**MATERIAL FOR THE TASK**
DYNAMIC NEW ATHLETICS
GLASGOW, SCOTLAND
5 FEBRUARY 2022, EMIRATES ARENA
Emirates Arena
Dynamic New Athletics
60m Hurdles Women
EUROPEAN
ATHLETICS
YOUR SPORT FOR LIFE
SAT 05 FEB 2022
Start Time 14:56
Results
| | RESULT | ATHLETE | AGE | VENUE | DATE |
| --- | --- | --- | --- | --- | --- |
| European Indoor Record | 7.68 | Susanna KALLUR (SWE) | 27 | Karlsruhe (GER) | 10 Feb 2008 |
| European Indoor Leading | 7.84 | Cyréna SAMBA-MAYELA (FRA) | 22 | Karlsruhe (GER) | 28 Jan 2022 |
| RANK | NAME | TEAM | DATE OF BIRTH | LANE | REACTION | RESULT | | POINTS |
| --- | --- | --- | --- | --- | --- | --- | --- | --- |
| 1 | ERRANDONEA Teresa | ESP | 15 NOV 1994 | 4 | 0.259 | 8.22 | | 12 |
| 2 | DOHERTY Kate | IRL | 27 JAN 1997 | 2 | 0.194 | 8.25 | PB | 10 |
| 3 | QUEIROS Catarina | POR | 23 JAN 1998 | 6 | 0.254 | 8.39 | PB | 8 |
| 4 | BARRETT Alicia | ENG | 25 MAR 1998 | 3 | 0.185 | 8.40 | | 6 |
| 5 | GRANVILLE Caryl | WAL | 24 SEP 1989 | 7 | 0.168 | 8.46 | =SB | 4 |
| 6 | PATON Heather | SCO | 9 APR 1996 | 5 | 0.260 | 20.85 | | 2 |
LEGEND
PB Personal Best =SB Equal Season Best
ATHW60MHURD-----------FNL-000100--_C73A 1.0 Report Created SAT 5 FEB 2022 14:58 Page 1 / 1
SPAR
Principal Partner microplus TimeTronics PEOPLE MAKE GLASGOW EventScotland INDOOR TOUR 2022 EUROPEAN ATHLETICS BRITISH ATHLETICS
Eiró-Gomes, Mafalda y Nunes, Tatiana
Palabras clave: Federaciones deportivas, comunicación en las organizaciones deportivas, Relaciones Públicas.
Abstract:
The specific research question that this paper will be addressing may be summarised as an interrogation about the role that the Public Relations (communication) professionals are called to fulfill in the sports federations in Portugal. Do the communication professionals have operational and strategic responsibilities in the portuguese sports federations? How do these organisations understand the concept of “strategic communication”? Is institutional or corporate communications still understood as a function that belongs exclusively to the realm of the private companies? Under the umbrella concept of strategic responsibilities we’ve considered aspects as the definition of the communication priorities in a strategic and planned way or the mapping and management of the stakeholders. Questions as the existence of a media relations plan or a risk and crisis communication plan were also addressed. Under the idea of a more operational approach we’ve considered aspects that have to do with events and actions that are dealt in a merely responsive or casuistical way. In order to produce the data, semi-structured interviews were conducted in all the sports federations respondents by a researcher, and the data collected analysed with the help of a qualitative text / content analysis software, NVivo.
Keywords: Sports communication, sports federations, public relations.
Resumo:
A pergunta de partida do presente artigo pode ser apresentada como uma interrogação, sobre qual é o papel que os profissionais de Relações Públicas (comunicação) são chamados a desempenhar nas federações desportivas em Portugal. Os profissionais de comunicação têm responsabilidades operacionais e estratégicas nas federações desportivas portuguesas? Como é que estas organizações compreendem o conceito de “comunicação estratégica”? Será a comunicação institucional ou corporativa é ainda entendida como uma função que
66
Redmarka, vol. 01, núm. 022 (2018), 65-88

**WHAT YOU NEED TO DO**
Please restate the whole listing word for word.

**TASK SOLUTION**
DYNAMIC NEW ATHLETICS
GLASGOW, SCOTLAND
5 FEBRUARY 2022, EMIRATES ARENA
Emirates Arena
Dynamic New Athletics
60m Hurdles Women
EUROPEAN
ATHLETICS
YOUR SPORT FOR LIFE
SAT 05 FEB 2022
Start Time 14:56
Results
| | RESULT | ATHLETE | AGE | VENUE | DATE |
| --- | --- | --- | --- | --- | --- |
| European Indoor Record | 7.68 | Susanna KALLUR (SWE) | 27 | Karlsruhe (GER) | 10 Feb 2008 |
| European Indoor Leading | 7.84 | Cyréna SAMBA-MAYELA (FRA) | 22 | Karlsruhe (GER) | 28 Jan 2022 |
| RANK | NAME | TEAM | DATE OF BIRTH | LANE | REACTION | RESULT | | POINTS |
| --- | --- | --- | --- | --- | --- | --- | --- | --- |
| 1 | ERRANDONEA Teresa | ESP | 15 NOV 1994 | 4 | 0.259 | 8.22 | | 12 |
| 2 | DOHERTY Kate | IRL | 27 JAN 1997 | 2 | 0.194 | 8.25 | PB | 10 |
| 3 | QUEIROS Catarina | POR | 23 JAN 1998 | 6 | 0.254 | 8.39 | PB | 8 |
| 4 | BARRETT Alicia | ENG | 25 MAR 1998 | 3 | 0.185 | 8.40 | | 6 |
| 5 | GRANVILLE Caryl | WAL | 24 SEP 1989 | 7 | 0.168 | 8.46 | =SB | 4 |
| 6 | PATON Heather | SCO | 9 APR 1996 | 5 | 0.260 | 20.85 | | 2 |
LEGEND
PB Personal Best =SB Equal Season Best
ATHW60MHURD-----------FNL-000100--_C73A 1.0 Report Created SAT 5 FEB 2022 14:58 Page 1 / 1
SPAR
Principal Partner microplus TimeTronics PEOPLE MAKE GLASGOW EventScotland INDOOR TOUR 2022 EUROPEAN ATHLETICS BRITISH ATHLETICS
Eiró-Gomes, Mafalda y Nunes, Tatiana
Palabras clave: Federaciones deportivas, comunicación en las organizaciones deportivas, Relaciones Públicas.
Abstract:
The specific research question that this paper will be addressing may be summarised as an interrogation about the role that the Public Relations (communication) professionals are called to fulfill in the sports federations in Portugal. Do the communication professionals have operational and strategic responsibilities in the portuguese sports federations? How do these organisations understand the concept of “strategic communication”? Is institutional or corporate communications still understood as a function that belongs exclusively to the realm of the private companies? Under the umbrella concept of strategic responsibilities we’ve considered aspects as the definition of the communication priorities in a strategic and planned way or the mapping and management of the stakeholders. Questions as the existence of a media relations plan or a risk and crisis communication plan were also addressed. Under the idea of a more operational approach we’ve considered aspects that have to do with events and actions that are dealt in a merely responsive or casuistical way. In order to produce the data, semi-structured interviews were conducted in all the sports federations respondents by a researcher, and the data collected analysed with the help of a qualitative text / content analysis software, NVivo.
Keywords: Sports communication, sports federations, public relations.
Resumo:
A pergunta de partida do presente artigo pode ser apresentada como uma interrogação, sobre qual é o papel que os profissionais de Relações Públicas (comunicação) são chamados a desempenhar nas federações desportivas em Portugal. Os profissionais de comunicação têm responsabilidades operacionais e estratégicas nas federações desportivas portuguesas? Como é que estas organizações compreendem o conceito de “comunicação estratégica”? Será a comunicação institucional ou corporativa é ainda entendida como uma função que
66
Redmarka, vol. 01, núm. 022 (2018), 65-88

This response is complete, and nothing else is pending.